Summary: Do you ever feel like life is flying by, out of control? You want to get off, but it is like a merry-go-round that is moving too fast. Jumping off can hurt more than staying on! So you just hold on and keep flying. I think we have that problem year rou
Do you ever feel like life is flying by, out of control? You want to get off, but it is like a merry-go-round that is moving too fast. Jumping off can hurt more than staying on! So you just hold on and keep flying. I think we have that problem year round now, but it is at its worst at Christmas time. But what can we do about it? Many of us would like to stop, or at least pause briefly, but we can’t.
I was talking to another preacher about this sermon. He called on his way home from work last Monday and we talked about this sermon. Skip rush, find rest. The first question was, “how do you do that.” My friend said, “probably the only way to do that is to ignore Christmas altogether.” And that is true, but since that isn’t realistic, we thought we had better look to something else.
So that got me thinking, maybe we just need to find pockets of rest. But where do we find rest in the midst of rush? As strange as this may sound, all of that got me thinking about birth, which obviously is a part of Christmas, but it got me thinking about what has happened with birth in our time. To explain, let me tell you a story.
I remember when I first found out that Marilyn was pregnant. I thought, okay, we have 9 months to prepare for this. But I never dreamed how much went into that 9 months. We were living in a 2-bedroom apartment and we had to turn our guest bedroom into a nursery. Marilyn had a special cradle that had been in her family for years that she wanted to have. You buy bassinets and car seats and clothes. People give you gifts and ask questions that are way too personal. I don’t know why a pregnancy empowers them to do that, but it does. But that is not all. You go to these birthing classes. They were Lamaze classes back then, but I understand they have come up with a better idea now. You go to these classes and they teach you how to breathe and how to focus. I listened carefully because it was my first time and because my dad had delivered my middle brother at home. It happened so fast with my mom that she couldn’t make it to the hospital. Now I know that was not something that would effect Marilyn, but since we lived 60 miles from the hospital, the possibility went through my mind. I could just see myself stopping on the back roads on the way to the hospital and delivering my son. That might sound touching to you, but it wasn’t a pleasant thought to me!
During that time we made a lot of trips between Caldwell and Zanesville. There was a lot of anticipation and I wouldn’t call those 9 months restful.
To call it a rush would be a much more accurate description. It looked calm compared to Taylor and Trent’s birth, but I didn’t know any better at the time.
So the day finally came. I was doing a premarital counseling session in our apartment and when they left Marilyn said, “I think we are going to have a baby tonight.” We headed off to the hospital and Jordan was born the next morning on his due date. And it seemed like for the first time in 9 months, we were able to rest … temporarily! Soon you were back home and right back into the rush. Life would never be the same again!
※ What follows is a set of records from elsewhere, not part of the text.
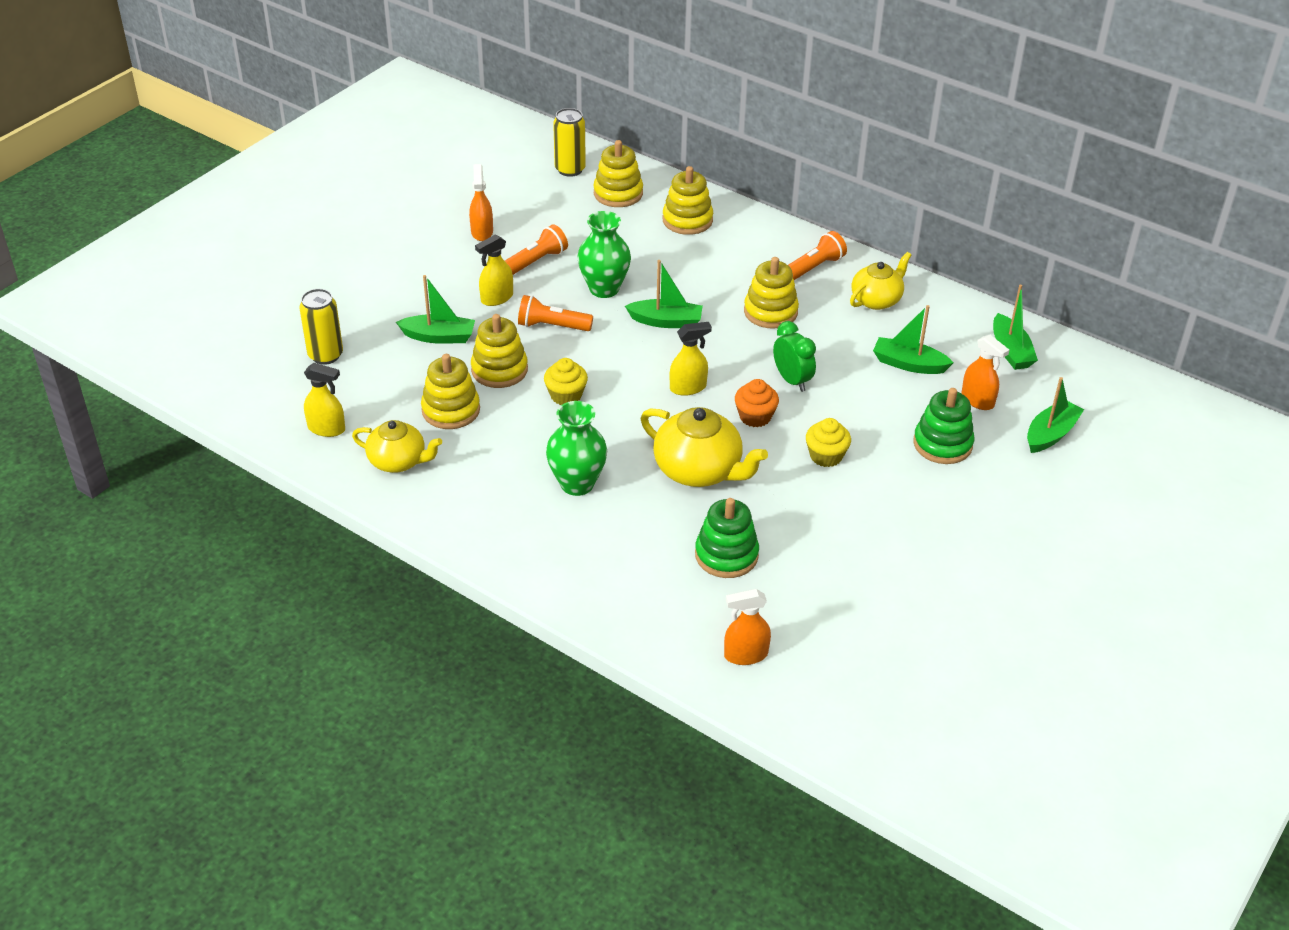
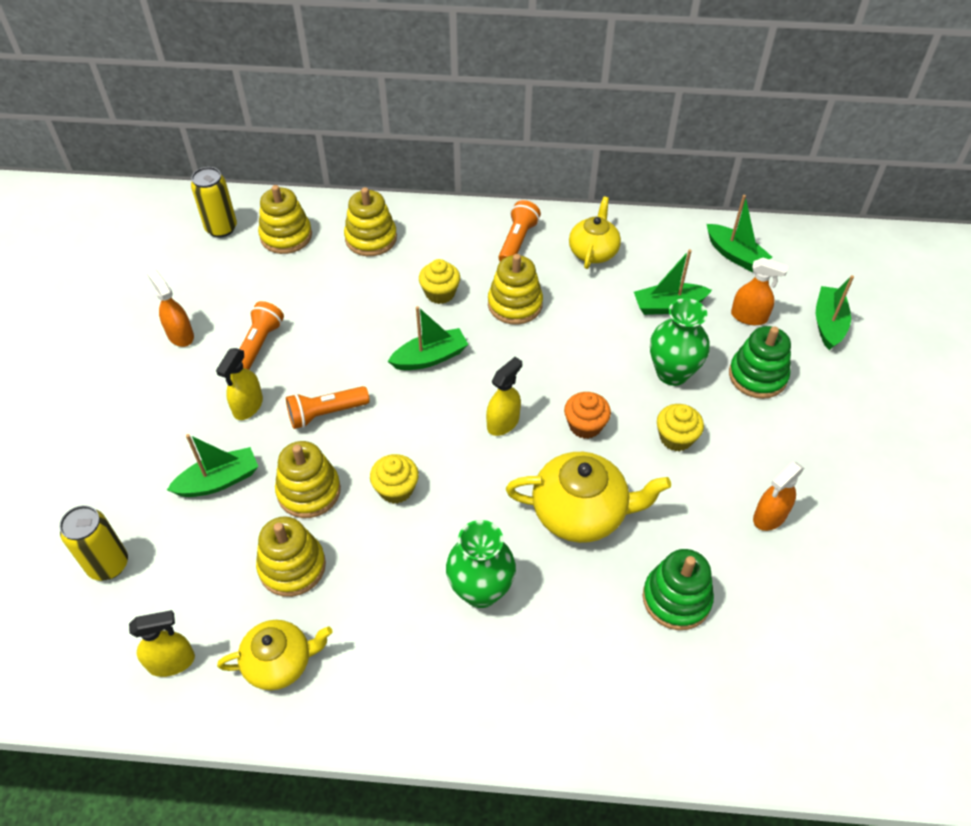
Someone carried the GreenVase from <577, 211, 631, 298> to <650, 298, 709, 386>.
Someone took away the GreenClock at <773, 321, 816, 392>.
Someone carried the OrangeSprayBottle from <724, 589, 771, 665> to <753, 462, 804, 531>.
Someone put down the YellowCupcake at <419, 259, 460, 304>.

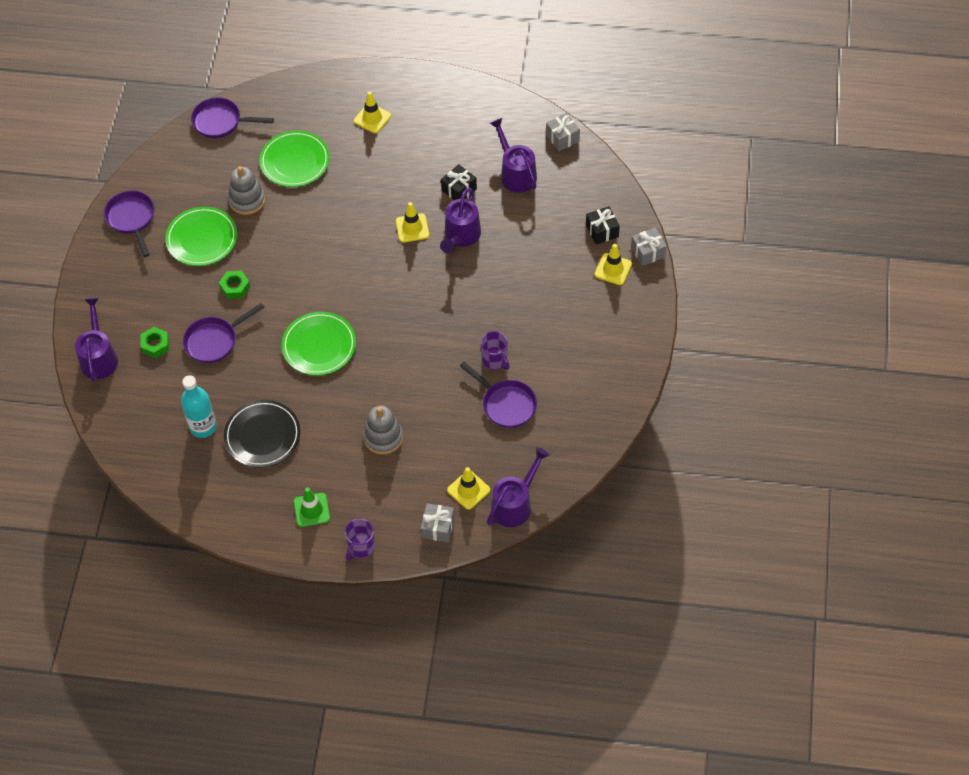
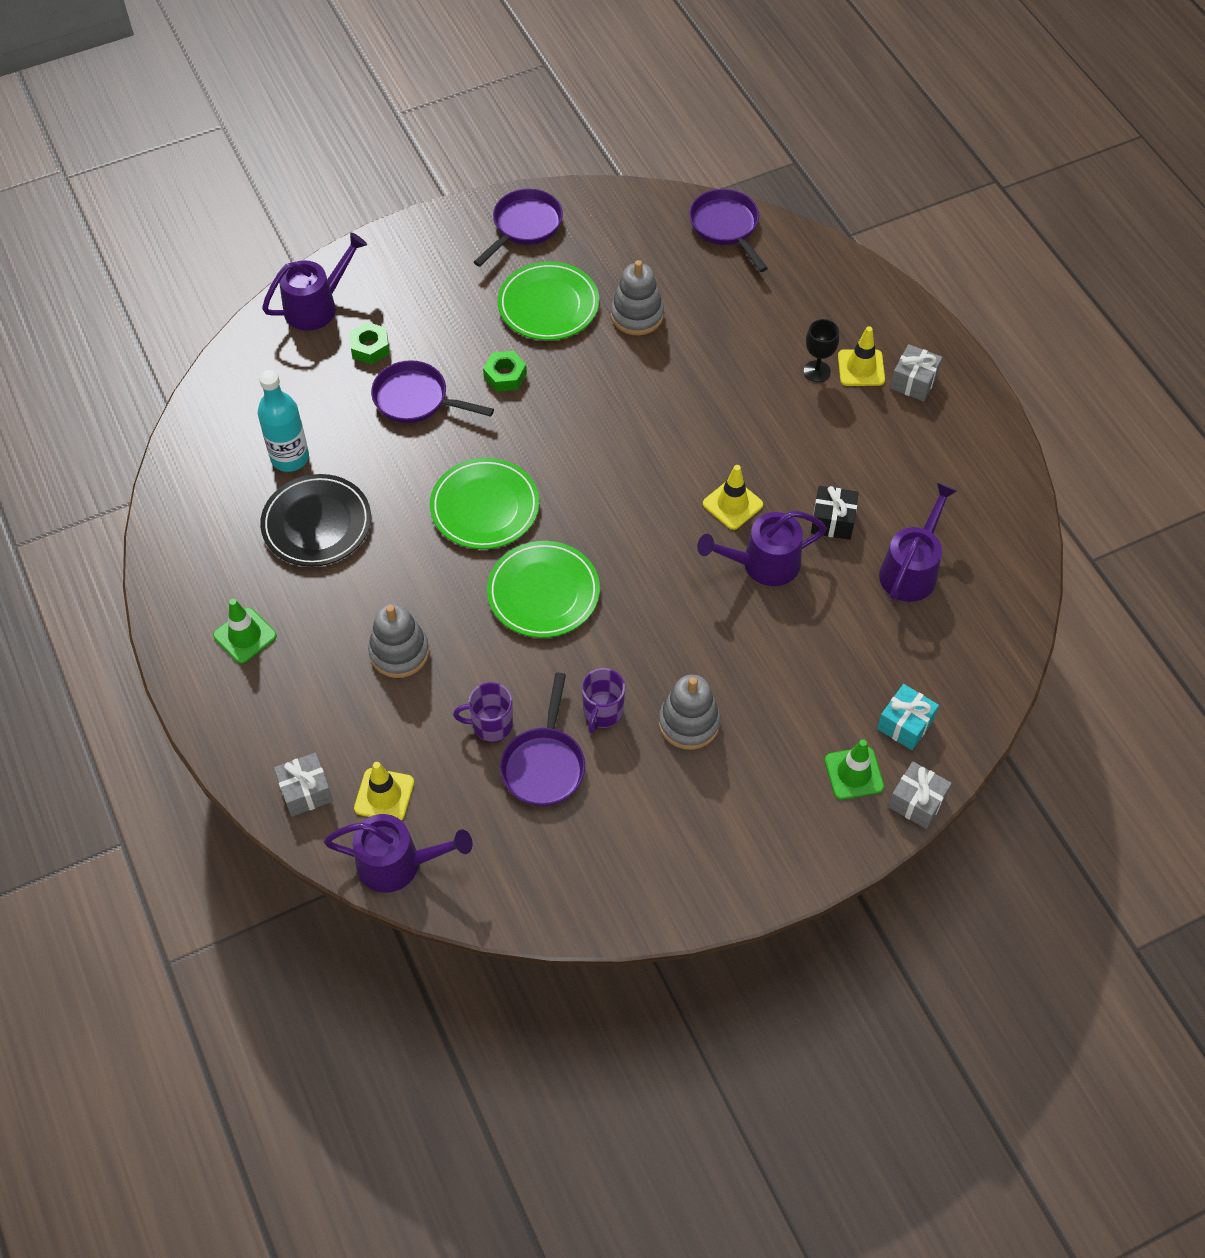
Someone carried the GreyGift from <546, 113, 580, 151> to <890, 344, 942, 401>.
Someone carried the GreenPlate from <260, 131, 330, 187> to <487, 541, 600, 638>.
Someone repainted the BlackGift at <586, 206, 620, 245>, which became the TurquoiseGift at <877, 684, 939, 750>.
Someone repainted the YellowTrafficCone at <595, 244, 632, 285>, which became the GreenTrafficCone at <825, 739, 884, 800>.
Someone carried the PurpleMug from <345, 519, 375, 561> to <453, 682, 513, 742>.
Someone put down the BlackGoblet at <804, 319, 839, 382>.
Someone put down the GreyStackingToy at <659, 675, 720, 750>.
One thing I noticed is that you are only in the hospital for two days, and that is not even two full days. If you deliver on a Tuesday night, you are probably going to get discharged on Thursday morning.
To be honest with you, I don’t think that is enough. They used to do 5 days, but insurance companies stepped in and they have cut it back to 2 unless it is a C-section. Now I know that most women want to go home soon, but it seems to me that the rest you get there is needed.
I told you that story because I think the same thing has happened with Christmas. You really can’t get away from the rush, that is part of it and has been for years. In fact, some must enjoy that because so many go shopping the day after Thanksgiving knowing that it is going to be a rush.
But there was a time when you got to Christmas and it all slowed down. You would have the week between Christmas and New Year’s sort of as the holiday. It is not that you didn’t work during that time, but things slowed down significantly. But like those hospital stays it has been shortened because things are planned in between. Part of that is our society. Since miles separate families, you find yourself traveling from one relative to another during that time. We are in that boat too, but we have always made sure to wait until the day after Christmas to start to travel. That makes us miss the first day of school after the holidays, but we think it is worth it. We traveled on Christmas day once before the boys were born, but we decided that wasn’t a good idea.